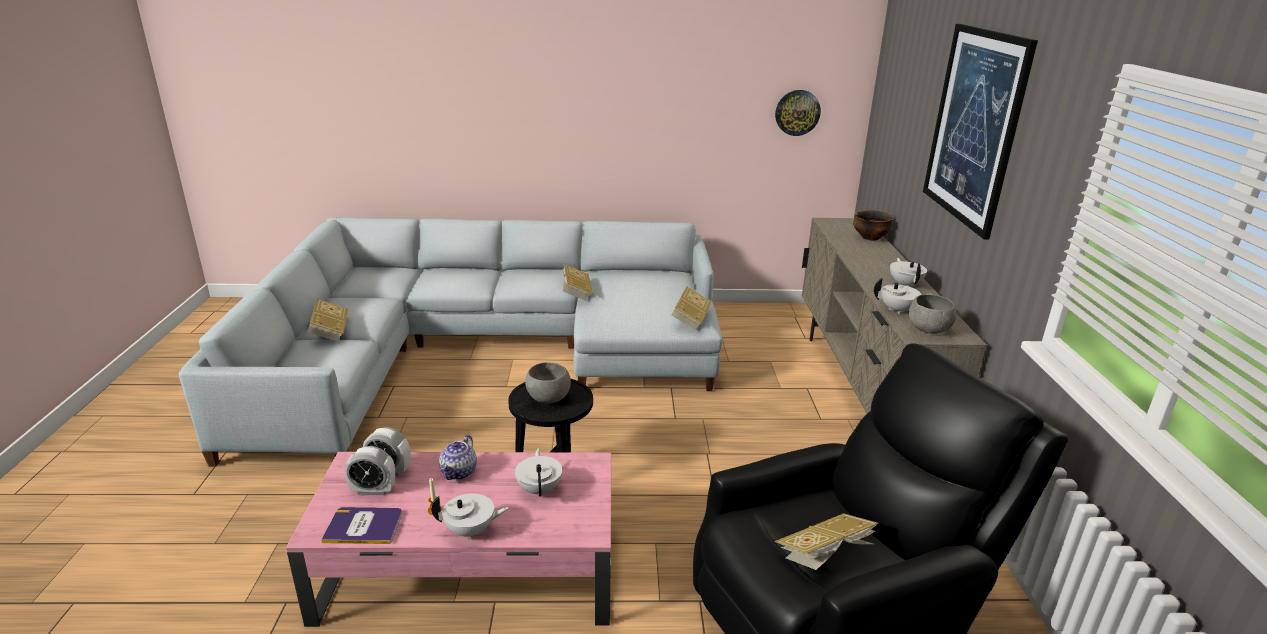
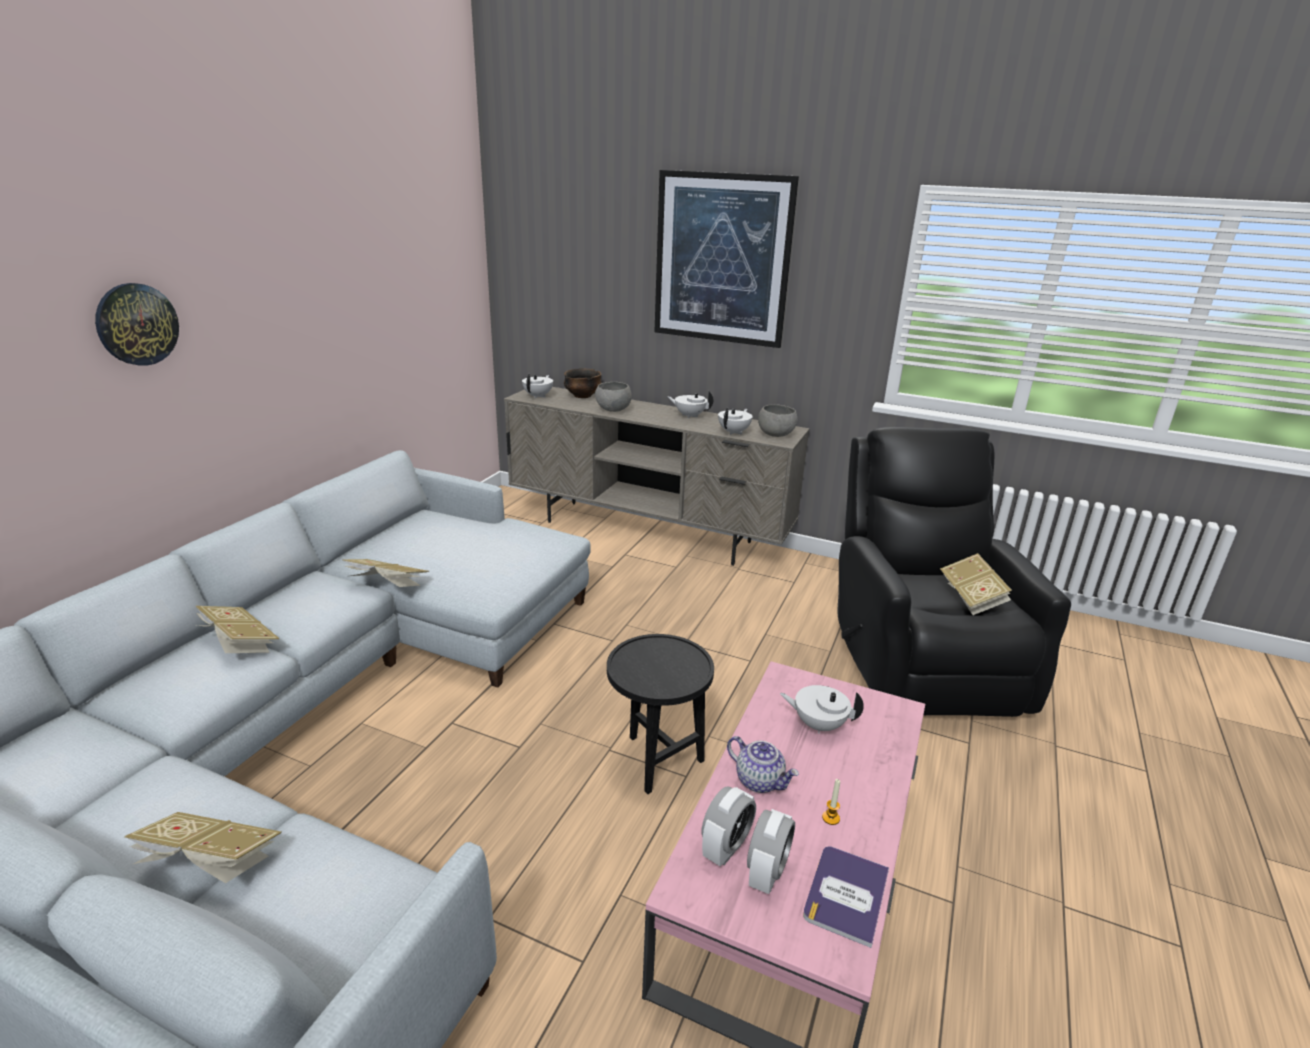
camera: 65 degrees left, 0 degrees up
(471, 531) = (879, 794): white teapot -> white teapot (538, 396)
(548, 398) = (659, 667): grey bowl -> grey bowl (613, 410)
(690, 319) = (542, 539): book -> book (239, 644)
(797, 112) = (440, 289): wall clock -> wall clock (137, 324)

---

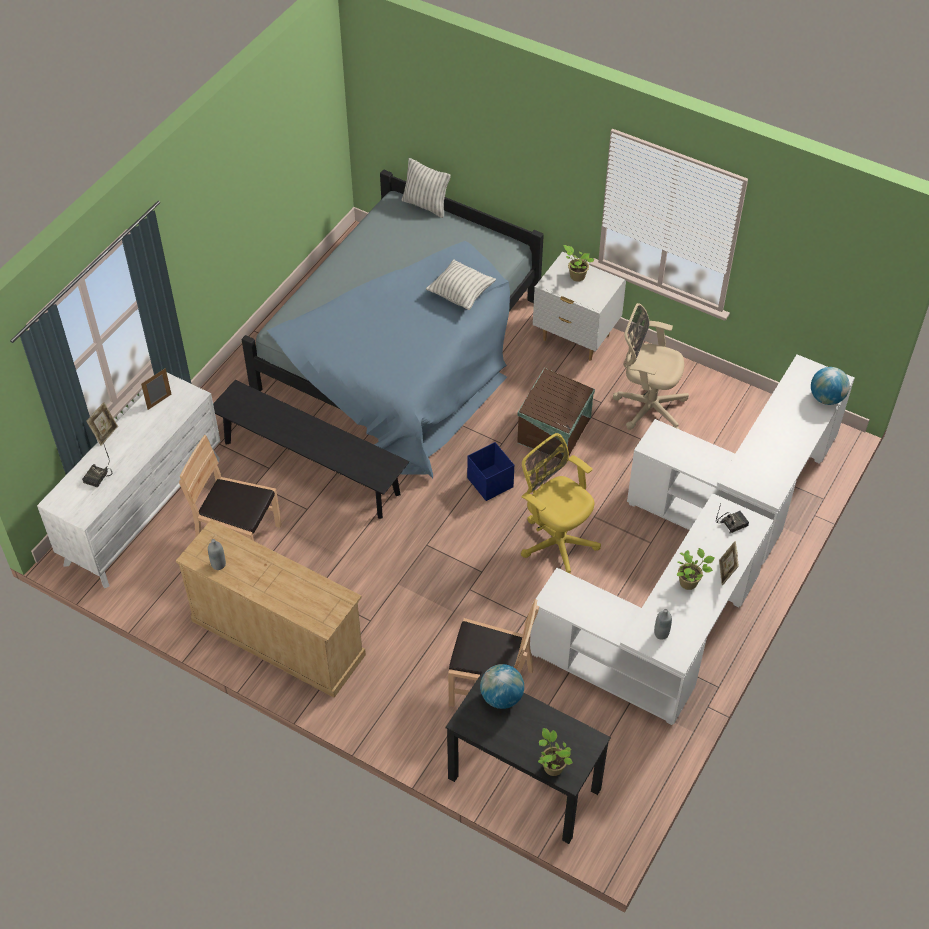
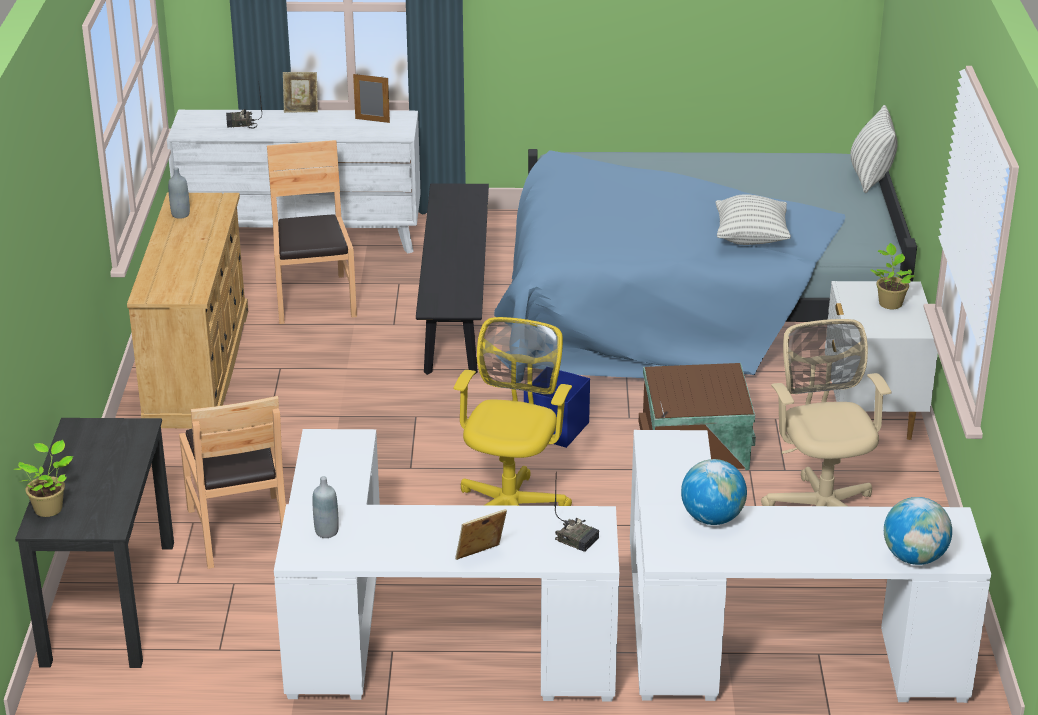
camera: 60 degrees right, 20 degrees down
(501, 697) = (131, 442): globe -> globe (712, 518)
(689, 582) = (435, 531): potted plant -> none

▶ [YOUR TASK] Would you copy, unchanged, the stretch of the records above that begins at the line containing "camera: 60 degrees right, 20 degrees down" and ends at the line containing "(689, 582) = (435, 531): potted plant -> none", and only that?

▶ [ANSWER TO THIS EXERCISE]
camera: 60 degrees right, 20 degrees down
(501, 697) = (131, 442): globe -> globe (712, 518)
(689, 582) = (435, 531): potted plant -> none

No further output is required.